How Public Health Failed to Stop Coronavirus Pandemic
/By Roger Chriss, PNN Columnist
The pandemic is not going well in the United States, except possibly for the coronavirus. The U.S. is seeing record levels of new confirmed cases, and deaths are back up to almost 1,000 daily. Projections based on positivity rates and hospitalization levels suggest a long summer of illness and death, followed by even more in the autumn.
Several websites are using COVID-19 data to compile visual “dashboards” of what’s happening in states and counties around the nation.
Covid Act Now classifies most of the South as having an “active or imminent outbreak,” while the Covid Exit Strategy marks the entire South and much of the West as having “uncontrolled spread.”
Axios summarizes the nation’s response to COVID-19 with the headline “We blew it.”
“America spent the spring building a bridge to August, spending trillions and shutting down major parts of society. The expanse was to be a bent coronavirus curve, and the other side some semblance of normal, where kids would go to school and their parents to work,” wrote co-authors Dan Primack and Nicholas Johnson.
“The bottom line: We blew it, building a pier instead.”
The bleak situation is clearly visible in county-level maps of the country. The Harvard Global Health Institute’s Covid dashboard marks almost all of Florida red. Most counties in the South are also red, and only a handful of counties around the nation are green.
The STAT News preparedness dashboard shows that many counties, particularly in the South and West, are completely unprepared to handle a surge of Covid-19 cases.
Despite all this, there is no nationally coordinated response. As Prevent Pandemics notes in a new report, the U.S. has no standards for collecting and reporting local or national data on COVID-19. As a result, the information is “inconsistent, incomplete and inaccessible in most locations.”

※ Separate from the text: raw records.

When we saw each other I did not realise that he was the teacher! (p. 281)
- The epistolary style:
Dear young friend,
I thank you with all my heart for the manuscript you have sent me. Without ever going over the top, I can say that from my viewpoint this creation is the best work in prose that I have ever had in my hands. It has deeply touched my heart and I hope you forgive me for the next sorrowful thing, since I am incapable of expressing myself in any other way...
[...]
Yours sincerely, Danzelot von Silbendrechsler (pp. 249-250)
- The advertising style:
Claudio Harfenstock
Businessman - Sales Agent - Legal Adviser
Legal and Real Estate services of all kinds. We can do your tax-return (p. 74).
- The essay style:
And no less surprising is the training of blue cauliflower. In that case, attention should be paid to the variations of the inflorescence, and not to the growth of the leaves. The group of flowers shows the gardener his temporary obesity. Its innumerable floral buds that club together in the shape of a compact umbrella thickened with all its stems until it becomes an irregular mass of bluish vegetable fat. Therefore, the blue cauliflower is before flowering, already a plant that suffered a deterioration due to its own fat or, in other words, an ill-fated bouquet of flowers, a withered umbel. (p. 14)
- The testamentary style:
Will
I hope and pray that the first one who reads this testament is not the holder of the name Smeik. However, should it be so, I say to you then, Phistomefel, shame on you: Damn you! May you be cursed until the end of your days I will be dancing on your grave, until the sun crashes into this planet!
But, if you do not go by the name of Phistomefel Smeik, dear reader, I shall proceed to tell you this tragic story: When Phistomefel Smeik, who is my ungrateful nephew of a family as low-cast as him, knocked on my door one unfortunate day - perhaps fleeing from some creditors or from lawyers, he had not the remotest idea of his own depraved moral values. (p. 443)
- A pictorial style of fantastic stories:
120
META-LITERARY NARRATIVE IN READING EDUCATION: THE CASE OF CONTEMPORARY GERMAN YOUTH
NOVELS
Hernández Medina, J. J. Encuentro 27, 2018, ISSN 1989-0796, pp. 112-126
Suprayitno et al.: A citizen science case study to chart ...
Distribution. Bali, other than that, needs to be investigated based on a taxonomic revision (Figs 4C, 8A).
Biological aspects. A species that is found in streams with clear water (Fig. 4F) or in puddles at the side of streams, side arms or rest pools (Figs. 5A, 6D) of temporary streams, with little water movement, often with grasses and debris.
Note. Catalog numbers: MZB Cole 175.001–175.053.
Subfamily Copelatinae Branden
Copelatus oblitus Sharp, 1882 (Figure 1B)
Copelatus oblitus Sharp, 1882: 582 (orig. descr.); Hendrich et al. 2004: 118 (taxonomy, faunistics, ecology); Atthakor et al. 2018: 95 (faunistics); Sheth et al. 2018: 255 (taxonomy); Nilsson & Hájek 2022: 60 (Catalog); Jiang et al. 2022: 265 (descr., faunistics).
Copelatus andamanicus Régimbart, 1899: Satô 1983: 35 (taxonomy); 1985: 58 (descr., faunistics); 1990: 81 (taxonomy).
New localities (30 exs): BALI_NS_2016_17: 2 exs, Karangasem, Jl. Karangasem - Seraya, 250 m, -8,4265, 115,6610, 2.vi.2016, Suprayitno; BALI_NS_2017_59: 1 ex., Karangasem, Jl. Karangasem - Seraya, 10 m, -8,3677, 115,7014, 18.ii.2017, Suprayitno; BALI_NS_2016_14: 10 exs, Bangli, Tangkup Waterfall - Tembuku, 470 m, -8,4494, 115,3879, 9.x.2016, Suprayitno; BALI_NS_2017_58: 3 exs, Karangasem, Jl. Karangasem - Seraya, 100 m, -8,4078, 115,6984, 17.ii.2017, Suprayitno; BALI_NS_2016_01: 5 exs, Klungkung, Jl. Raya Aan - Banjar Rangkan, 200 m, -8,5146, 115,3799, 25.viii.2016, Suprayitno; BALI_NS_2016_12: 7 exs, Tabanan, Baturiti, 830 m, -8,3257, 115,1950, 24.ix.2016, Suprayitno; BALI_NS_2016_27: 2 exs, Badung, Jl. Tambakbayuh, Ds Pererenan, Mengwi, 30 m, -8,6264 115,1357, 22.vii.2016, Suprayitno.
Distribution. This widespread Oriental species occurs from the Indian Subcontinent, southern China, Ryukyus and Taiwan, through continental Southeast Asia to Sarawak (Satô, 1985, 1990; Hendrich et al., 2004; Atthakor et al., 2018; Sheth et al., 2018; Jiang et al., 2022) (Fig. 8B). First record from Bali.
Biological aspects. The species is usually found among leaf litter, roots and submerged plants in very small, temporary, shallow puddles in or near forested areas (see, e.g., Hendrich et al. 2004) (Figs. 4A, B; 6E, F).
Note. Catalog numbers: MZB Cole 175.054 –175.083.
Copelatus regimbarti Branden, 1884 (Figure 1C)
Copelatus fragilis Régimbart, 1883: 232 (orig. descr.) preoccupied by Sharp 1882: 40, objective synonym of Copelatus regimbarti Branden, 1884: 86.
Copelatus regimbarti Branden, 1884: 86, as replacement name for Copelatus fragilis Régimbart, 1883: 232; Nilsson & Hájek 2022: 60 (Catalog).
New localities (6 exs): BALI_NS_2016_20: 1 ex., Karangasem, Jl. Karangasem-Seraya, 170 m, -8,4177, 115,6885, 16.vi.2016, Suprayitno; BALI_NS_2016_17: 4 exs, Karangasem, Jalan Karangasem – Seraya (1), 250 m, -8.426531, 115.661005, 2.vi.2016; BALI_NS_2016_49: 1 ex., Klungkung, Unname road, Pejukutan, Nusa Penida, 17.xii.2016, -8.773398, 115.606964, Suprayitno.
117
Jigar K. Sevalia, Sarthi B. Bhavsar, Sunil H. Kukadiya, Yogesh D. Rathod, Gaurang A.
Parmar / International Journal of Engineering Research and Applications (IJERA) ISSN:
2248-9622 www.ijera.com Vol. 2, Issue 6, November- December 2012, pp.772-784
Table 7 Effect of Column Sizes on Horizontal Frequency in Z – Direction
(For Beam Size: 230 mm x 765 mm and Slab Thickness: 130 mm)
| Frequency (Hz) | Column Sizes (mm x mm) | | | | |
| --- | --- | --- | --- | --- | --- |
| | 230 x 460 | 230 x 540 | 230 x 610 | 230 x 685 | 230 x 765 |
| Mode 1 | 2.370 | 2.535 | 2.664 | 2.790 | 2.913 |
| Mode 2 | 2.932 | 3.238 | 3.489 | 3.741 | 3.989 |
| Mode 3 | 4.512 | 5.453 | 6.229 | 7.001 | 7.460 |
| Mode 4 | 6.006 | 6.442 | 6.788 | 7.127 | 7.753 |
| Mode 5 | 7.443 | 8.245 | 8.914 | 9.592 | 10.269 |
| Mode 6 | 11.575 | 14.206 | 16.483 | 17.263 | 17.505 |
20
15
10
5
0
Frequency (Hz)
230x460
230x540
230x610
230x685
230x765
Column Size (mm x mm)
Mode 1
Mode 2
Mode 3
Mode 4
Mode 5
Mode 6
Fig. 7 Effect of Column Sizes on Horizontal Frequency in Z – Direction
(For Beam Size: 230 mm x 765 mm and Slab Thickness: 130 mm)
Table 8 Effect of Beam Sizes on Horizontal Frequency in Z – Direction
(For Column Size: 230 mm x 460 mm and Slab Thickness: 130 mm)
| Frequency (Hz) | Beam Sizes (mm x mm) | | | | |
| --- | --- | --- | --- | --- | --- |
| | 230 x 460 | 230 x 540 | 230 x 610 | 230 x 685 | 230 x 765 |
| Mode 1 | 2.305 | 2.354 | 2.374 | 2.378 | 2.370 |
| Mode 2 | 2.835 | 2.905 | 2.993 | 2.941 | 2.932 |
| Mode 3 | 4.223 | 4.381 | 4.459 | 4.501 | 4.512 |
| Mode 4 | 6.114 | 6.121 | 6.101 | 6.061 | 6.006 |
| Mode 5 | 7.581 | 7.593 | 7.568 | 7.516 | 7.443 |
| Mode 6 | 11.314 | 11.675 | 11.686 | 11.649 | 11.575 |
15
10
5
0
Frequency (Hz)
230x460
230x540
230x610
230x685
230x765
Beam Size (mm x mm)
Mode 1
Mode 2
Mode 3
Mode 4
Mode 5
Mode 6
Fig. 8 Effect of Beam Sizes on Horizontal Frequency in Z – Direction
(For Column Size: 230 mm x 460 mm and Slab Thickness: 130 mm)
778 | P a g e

“Particularly in the absence of a clear national vision, strategy, leadership, or organization, it is crucial to establish standardized, timely, accurate, interlinked, comparable, and informative dashboards for every state and county in the US. This is required to improving our control of the virus and maximizing our chance to get our children to school in the fall, ourselves back to work, our economy restarted, and to prevent tens of thousands of deaths,” the report concludes.
The Trump administration has handed over management of Covid-19 to states, as if the virus confines itself within state borders or mutates when crossing them. The White House and some governors have even blamed the current surge on increased testing, though this is mathematically impossible, according to STAT News.
Cities and states are also competing against each other for scarce medical resources like N95 masks and drugs like remdesivir, and disagreeing about public health measures like face coverings and quarantining visitors from hard-hit areas.
Waiting for a Vaccine
The pandemic response in the US seems to be to soldier through until a vaccine becomes available. There is rapid progress with vaccine development, including promising results in Phase I trials from Moderna, Oxford-AstraZeneca, and CanSino. Phase III trials are getting underway, meaning that data should be available by year’s end. If all goes extremely well, large-scale deployment of one or more vaccines could be underway by summer, 2021.
But the coronavirus is well underway now. The Covid Tracking Project shows testing, cases and hospitalizations surging upward week after week, with deaths expected to follow.
The virus is spreading fast enough that the U.S. could reach herd immunity levels before widespread deployment of a vaccine. This means hundreds of millions of Americans exposed. Even if the rate of serious illness is only 5% and of death is 0.5%, that is still millions of people affected.
Johns Hopkins reports the U.S. has the third highest death rate in the world, behind only the United Kingdom and Chile.
The pandemic will keep going until we stop it. As journalist Debora Mackenzie notes in the book, Covid-19: The Pandemic That Never Should Have Happened: “Science didn’t actually fail us. The ability of governments to act on it, together, did.”
The U.S. has indeed failed and will continue to fail until it develops a coherent public health strategy.
Roger Chriss lives with Ehlers Danlos syndrome and is a proud member of the Ehlers-Danlos Society. Roger is a technical consultant in Washington state, where he specializes in mathematics and research.